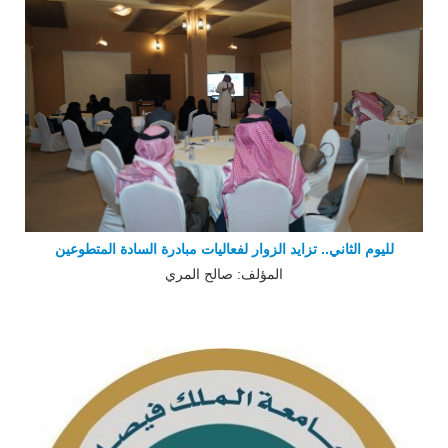
لليوم الثاني.. تزايد الزوار لفعاليات مبادرة السادة المتطوعين
المؤلف: صالح المري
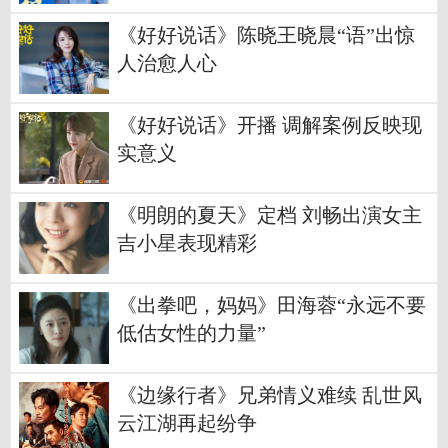
《好好说话》陈晓王晓晨“语”出惊
人治愈人心
《好好说话》开播 调解案例反映现
实意义
《明朗的夏天》定档 刘畅出演女主
吉小星表现精彩
《出拳吧，妈妈》田海蓉“永远不要
低估女性的力量”
《边缘行者》兄弟情义难续 乱世风
云江湖再起纷争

- To do -
Reproduce the text of every item above word for word, leaving out the pictures.

- Output for this task -
لليوم الثاني.. تزايد الزوار لفعاليات مبادرة السادة المتطوعين
المؤلف: صالح المري
《好好说话》陈晓王晓晨“语”出惊
人治愈人心
《好好说话》开播 调解案例反映现
实意义
《明朗的夏天》定档 刘畅出演女主
吉小星表现精彩
《出拳吧，妈妈》田海蓉“永远不要
低估女性的力量”
《边缘行者》兄弟情义难续 乱世风
云江湖再起纷争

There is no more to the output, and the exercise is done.